Mustafa Kemal, annesini anlatıyor, şöyle diyor:

“Abdülhamit devrinde idi. (1905) Mektepten henüz Erkan-ı Harp yüzbaşısı olarak çıkmıştım. Hayata ilk adımı atıyordum. Fakat bu adım hayata değil, zindana tesadüf etti. Hakikaten bir gün beni aldılar ve müstebit (despot) idarenin zindanlarına koydular. Orada aylarca kaldım.

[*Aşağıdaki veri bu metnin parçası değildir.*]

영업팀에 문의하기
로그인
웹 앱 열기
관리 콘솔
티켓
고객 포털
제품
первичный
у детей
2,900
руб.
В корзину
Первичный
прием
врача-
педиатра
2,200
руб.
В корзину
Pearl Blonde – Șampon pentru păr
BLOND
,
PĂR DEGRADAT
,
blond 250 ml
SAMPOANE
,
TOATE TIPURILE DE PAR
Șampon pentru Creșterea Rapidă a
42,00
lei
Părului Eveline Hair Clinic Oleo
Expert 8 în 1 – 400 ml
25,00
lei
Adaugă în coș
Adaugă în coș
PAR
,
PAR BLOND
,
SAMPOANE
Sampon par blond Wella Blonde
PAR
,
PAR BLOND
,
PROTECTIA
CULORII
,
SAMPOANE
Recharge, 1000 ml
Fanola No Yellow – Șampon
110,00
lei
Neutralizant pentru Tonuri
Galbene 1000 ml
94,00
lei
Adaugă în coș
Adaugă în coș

Validem bundan ancak hapishaneden çıktıktan sonra haberdar olabildi ve derhal beni görmeye koştu. İstanbul’a geldi. Fakat orada kendisiyle ancak üç-beş gün görüşmek nasip oldu. Çünkü tekrar müstebit idarenin hafiyeleri, casusları, cellatları ikametgahımızı sarmış ve beni alıp götürmüşlerdi. Validem ağlayarak arkamdan takip ediyordu.

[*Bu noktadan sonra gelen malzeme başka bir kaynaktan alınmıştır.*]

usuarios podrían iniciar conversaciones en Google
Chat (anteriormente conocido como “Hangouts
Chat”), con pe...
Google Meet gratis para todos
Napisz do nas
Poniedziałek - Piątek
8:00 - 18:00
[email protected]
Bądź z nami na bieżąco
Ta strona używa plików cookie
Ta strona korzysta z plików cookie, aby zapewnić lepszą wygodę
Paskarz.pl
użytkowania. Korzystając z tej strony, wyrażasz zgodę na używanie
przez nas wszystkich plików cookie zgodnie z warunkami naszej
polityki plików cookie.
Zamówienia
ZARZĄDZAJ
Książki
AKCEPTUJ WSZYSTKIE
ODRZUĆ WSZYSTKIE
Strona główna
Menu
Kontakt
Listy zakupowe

Beni sürgün yerime götürecek olan vapura bindirirlerken benimle görüşmekten men edilmiş olan validem, gözyaşlarıyla Sirkeci rıhtımında elemler ve kederler içinde terk edilmiş bulunuyordu. Sürgün yerinde geçirdiğim mücadeleler onun hayatını ıstıraplar ve gözyaşları içinde geçirtmiştir.”

O yolculuğun İzmir’le bir bağlantısı vardı. Mustafa Kemal Paşa, 11 Ekim 1925'te İzmir Belediye binası balkonundan halka hitap ederken de işte o sürgün yolculuğunu hatırlatıyor ve ekliyordu:

"Benim İzmir'i ilk gördüğüm gün, okulu terk ederek sürgüne gönderildiğim gündür. Bu güzel memlekette, sürgün yerime giderken birkaç saat geçirmiştim.
O zaman bu güzel rıhtımı baştanbaşa, bize can düşmanımız olan yabancı bir ırkın mensuplarıyla dolu görmüştüm. O zaman karar vermiştim ki; "İzmir, gerçek, asil ve soylu Türk İzmirlilerden gitmişti."

Aynı gemi ile sürgüne gönderilen Ali Fuat (Cebesoy) anılarında şunları yazar:

"Mustafa Kemal, ben, Müfit (Kırşehir) ve diğer bazı seçkin yüzbaşılar, İstanbul Limanı'ndan kalkan bir Nemse vapuruyla Beyrut'a hareket ettik. Ertesi gün öğle üzeri İzmir'e geldik. İzmir'i ilk defa görüyordum.

Üç arkadaş bir araba tutarak Kordonboyu'nda dolaştık. Şehir fevkalade güzeldi. Gazinolarda orkestralar çalıyordu. Birine girmek istedik. Fakat sonra vapuru kaçırmaktan korkarak bundan vazgeçti."

Atatürk’ün İzmir’e olan tutkusunun nedenleri işte böyledir…
Onun İzmir günleriyle ilgili anlatılan, başka güzel hikayeler de vardır.